### Task instructions:
Nothing below is to be printed except the lines between the line holding "Заказать звонок" and the line holding "Строительная техника", inclusive, each exactly as it appears.

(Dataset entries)
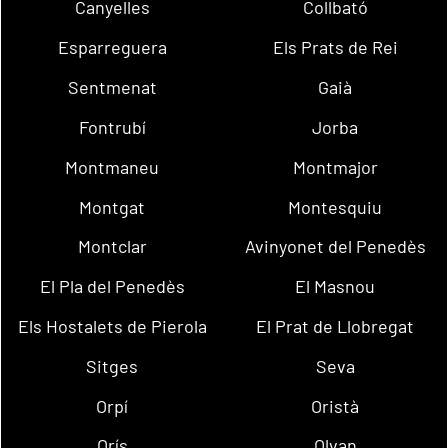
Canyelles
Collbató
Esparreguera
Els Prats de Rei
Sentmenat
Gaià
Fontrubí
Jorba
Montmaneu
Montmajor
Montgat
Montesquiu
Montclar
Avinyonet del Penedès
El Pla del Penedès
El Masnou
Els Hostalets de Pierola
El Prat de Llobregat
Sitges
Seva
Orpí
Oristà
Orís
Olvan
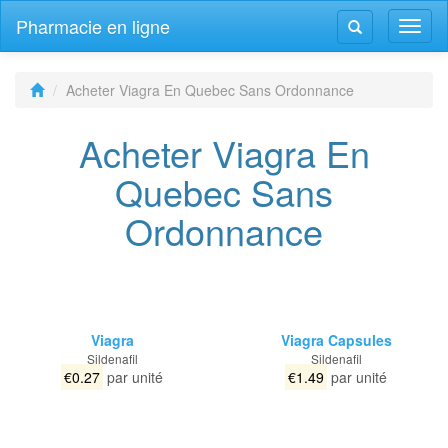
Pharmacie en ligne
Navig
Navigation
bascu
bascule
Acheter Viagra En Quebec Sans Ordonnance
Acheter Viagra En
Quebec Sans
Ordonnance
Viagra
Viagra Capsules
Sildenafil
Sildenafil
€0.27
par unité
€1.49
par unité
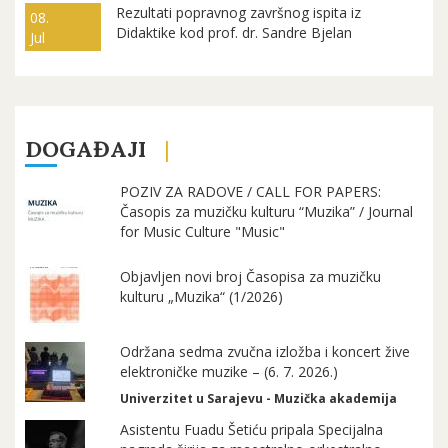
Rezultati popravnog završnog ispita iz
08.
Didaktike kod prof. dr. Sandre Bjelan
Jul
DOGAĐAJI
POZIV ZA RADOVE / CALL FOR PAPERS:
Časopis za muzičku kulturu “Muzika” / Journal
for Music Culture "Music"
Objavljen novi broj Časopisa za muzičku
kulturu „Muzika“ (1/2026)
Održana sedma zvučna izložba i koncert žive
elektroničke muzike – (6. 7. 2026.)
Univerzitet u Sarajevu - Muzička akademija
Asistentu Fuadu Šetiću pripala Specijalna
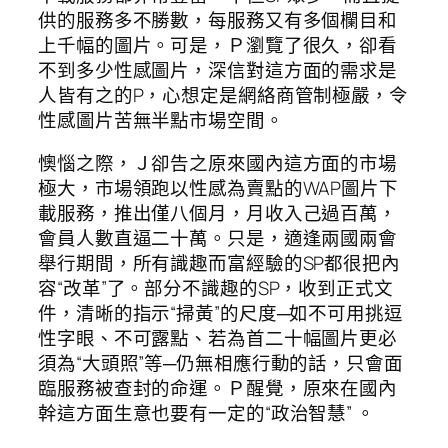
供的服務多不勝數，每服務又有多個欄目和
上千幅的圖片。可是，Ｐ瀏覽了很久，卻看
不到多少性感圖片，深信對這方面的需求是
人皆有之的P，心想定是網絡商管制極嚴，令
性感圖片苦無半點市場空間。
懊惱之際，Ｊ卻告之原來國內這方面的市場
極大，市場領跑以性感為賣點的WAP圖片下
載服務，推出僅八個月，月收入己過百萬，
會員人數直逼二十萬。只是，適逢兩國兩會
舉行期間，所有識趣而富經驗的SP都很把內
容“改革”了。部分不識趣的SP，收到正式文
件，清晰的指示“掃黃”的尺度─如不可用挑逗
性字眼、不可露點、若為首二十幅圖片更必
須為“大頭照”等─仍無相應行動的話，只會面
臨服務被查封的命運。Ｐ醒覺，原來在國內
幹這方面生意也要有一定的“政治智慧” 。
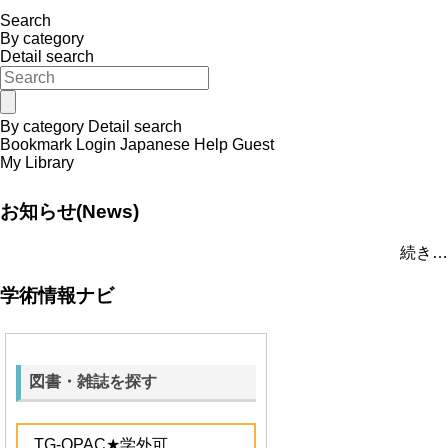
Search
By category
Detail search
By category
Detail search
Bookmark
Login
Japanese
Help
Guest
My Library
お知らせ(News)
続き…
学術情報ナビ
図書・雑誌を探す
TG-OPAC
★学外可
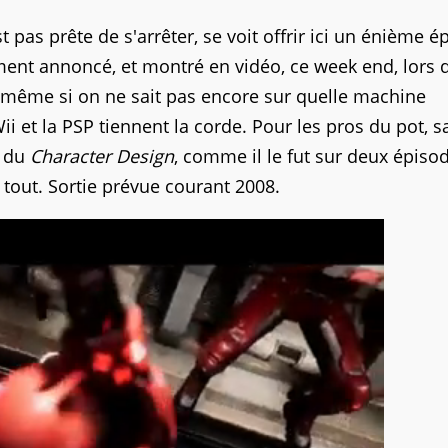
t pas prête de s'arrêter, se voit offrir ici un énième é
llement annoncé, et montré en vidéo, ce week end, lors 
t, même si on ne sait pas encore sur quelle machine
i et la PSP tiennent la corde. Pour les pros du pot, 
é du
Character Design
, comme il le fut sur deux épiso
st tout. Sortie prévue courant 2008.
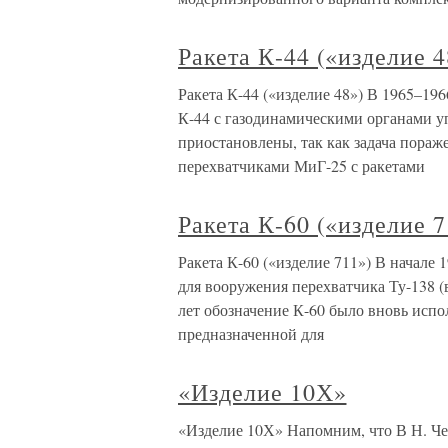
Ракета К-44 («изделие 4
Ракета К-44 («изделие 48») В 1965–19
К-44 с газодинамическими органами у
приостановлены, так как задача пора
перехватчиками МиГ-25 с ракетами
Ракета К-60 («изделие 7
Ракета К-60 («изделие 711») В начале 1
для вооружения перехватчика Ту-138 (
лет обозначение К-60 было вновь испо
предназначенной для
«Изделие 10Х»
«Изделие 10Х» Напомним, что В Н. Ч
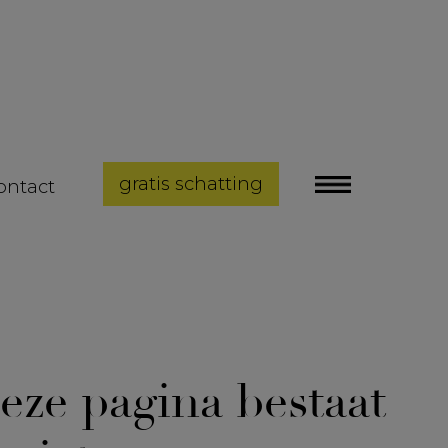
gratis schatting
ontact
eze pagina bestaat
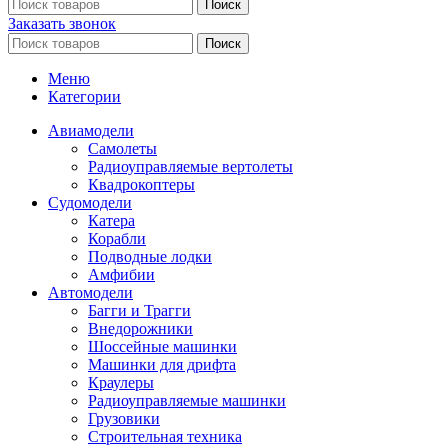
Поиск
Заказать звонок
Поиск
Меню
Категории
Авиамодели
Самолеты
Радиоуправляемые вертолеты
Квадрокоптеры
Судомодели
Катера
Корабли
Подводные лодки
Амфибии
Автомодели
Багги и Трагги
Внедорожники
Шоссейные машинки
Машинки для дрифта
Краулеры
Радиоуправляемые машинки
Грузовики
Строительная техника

==

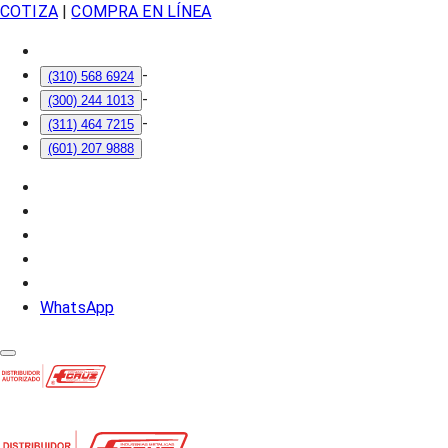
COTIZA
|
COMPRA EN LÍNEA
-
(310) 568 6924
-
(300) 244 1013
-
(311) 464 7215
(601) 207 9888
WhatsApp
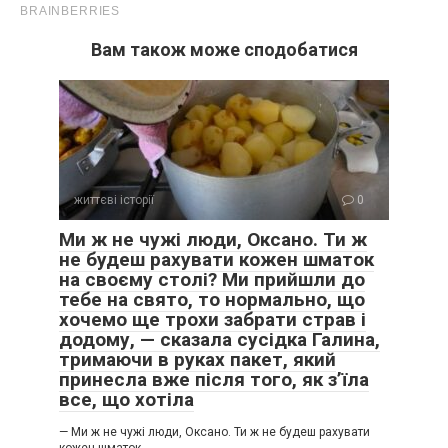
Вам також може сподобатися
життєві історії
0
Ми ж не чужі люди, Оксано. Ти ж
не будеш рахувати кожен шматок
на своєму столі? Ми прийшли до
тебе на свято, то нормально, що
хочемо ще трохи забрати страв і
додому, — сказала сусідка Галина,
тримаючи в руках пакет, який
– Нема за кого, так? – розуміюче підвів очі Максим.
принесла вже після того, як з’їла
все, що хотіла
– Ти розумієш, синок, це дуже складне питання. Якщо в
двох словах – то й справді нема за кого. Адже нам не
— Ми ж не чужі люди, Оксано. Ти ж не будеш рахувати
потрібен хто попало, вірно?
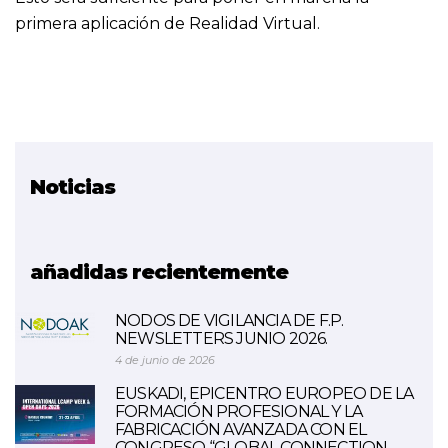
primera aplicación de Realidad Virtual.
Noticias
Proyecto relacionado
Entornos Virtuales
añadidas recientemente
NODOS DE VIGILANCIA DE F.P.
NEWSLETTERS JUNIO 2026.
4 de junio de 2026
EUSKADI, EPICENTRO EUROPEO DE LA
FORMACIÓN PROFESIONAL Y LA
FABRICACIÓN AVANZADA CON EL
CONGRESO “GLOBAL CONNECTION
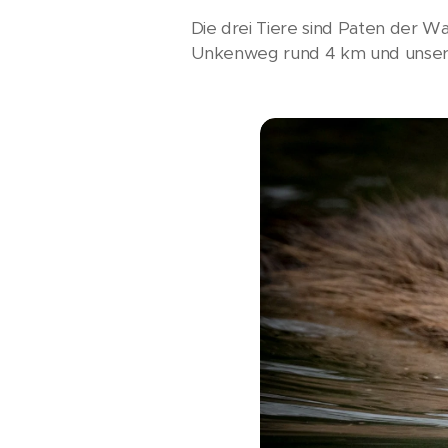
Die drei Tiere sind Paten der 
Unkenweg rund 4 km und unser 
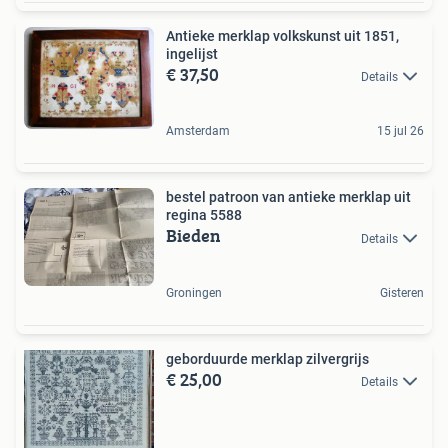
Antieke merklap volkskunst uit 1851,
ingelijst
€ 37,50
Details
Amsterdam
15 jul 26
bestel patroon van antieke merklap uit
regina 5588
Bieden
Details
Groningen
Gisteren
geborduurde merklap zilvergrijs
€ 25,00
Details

* * *

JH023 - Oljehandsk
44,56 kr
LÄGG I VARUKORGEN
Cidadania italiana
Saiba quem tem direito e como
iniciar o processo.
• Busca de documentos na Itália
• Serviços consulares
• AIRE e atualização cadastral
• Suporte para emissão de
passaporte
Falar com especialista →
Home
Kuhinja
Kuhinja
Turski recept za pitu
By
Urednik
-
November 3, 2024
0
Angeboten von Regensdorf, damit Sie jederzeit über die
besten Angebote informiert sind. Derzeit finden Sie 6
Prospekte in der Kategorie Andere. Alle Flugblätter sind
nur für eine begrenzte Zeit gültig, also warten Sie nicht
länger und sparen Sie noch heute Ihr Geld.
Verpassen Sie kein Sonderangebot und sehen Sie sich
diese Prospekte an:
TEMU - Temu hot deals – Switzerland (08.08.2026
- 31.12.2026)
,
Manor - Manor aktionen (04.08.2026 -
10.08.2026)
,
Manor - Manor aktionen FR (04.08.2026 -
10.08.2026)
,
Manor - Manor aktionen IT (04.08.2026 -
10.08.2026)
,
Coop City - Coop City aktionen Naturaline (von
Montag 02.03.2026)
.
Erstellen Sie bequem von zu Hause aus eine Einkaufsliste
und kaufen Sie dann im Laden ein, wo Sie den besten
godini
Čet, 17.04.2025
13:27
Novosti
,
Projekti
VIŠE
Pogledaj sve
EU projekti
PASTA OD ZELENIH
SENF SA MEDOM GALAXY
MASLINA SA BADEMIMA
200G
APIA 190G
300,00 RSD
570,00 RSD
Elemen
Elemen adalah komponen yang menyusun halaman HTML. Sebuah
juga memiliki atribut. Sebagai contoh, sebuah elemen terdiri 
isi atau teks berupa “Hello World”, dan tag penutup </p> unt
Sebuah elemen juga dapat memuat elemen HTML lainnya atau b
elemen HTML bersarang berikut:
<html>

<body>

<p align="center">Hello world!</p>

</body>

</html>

### Written response:
Заказать звонок
Поиск
Меню
Категории
Авиамодели
Самолеты
Радиоуправляемые вертолеты
Квадрокоптеры
Судомодели
Катера
Корабли
Подводные лодки
Амфибии
Автомодели
Багги и Трагги
Внедорожники
Шоссейные машинки
Машинки для дрифта
Краулеры
Радиоуправляемые машинки
Грузовики
Строительная техника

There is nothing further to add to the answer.